The following is a special contribution to this blog by CCC Executive Council Member Mark D. Hill of the University of Wisconsin-Madison.
Internet-based services that we have all come to love (e.g., search, email, social networks, video/photo sharing) are all powered by large back-end data centers, designed and managed as large warehouse-scale computers. Emerging cloud computing workloads also use such warehouse-scale computers, making it even more important to understand and optimize this class of computer systems.
But until now, such warehouse-scale computers have (true to their name!) been big black boxes, with very little insight about detailed performance characteristics of deployments at scale: What is the nature of workloads that run on these large computers? How well are they served by the underlying microarchitecture of current processors?
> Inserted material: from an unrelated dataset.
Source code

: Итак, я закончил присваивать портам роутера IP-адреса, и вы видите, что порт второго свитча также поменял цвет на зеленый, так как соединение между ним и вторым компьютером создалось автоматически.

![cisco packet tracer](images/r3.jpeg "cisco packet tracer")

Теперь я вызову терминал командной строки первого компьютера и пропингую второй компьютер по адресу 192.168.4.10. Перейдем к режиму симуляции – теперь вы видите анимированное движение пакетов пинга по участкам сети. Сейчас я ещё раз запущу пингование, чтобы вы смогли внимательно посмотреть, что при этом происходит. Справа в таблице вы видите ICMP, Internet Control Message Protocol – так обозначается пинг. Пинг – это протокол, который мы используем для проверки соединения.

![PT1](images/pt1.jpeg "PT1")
Where are the next opportunities for improving this important class of systems?
Engineers at Google, in collaboration with researchers at Harvard University, have recently presented some answers to these questions. Their recent paper at this summer’s International Symposium on Computer Architecture, titled “Profiling a warehouse-scale computer” presents results from a longitudinal study spanning tens of thousands of servers in actual Google data centers, examining detailed microarchitectural characteristics of thousands of different applications when serving live traffic across billions of user requests.
So, what did these researchers find? One key nugget is that Google workloads demonstrate significant diversity (that has been increasing over the years). Another is that they differ in some significant ways from the traditional SPEC benchmarks that we are used to seeing in common architectural studies. Notably, workloads running on the Google computer have significantly lower useful work (instructions per cycle) done on their processors than the typical SPEC benchmark, and also suffer from a significantly larger fraction of front-end pipeline pressure from instruction stalls.
The paper is also chock-full of other interesting nuggets of information, around other bottlenecks in the CPU pipeline and cache/memory hierarchies. Notably, while there are no significant hotspots at the individual workload level, across all the workloads at the warehouse-scale computer level, a few common low-level functions in the software stack account for nearly one third of the total cycles!
This paper is a great start, shedding light on some of the mysteries around large warehouse-scale computers in the wild, and the opportunities to optimize the software and hardware stack. But there is more to do. It is a great opportunity for our community to write the sequel.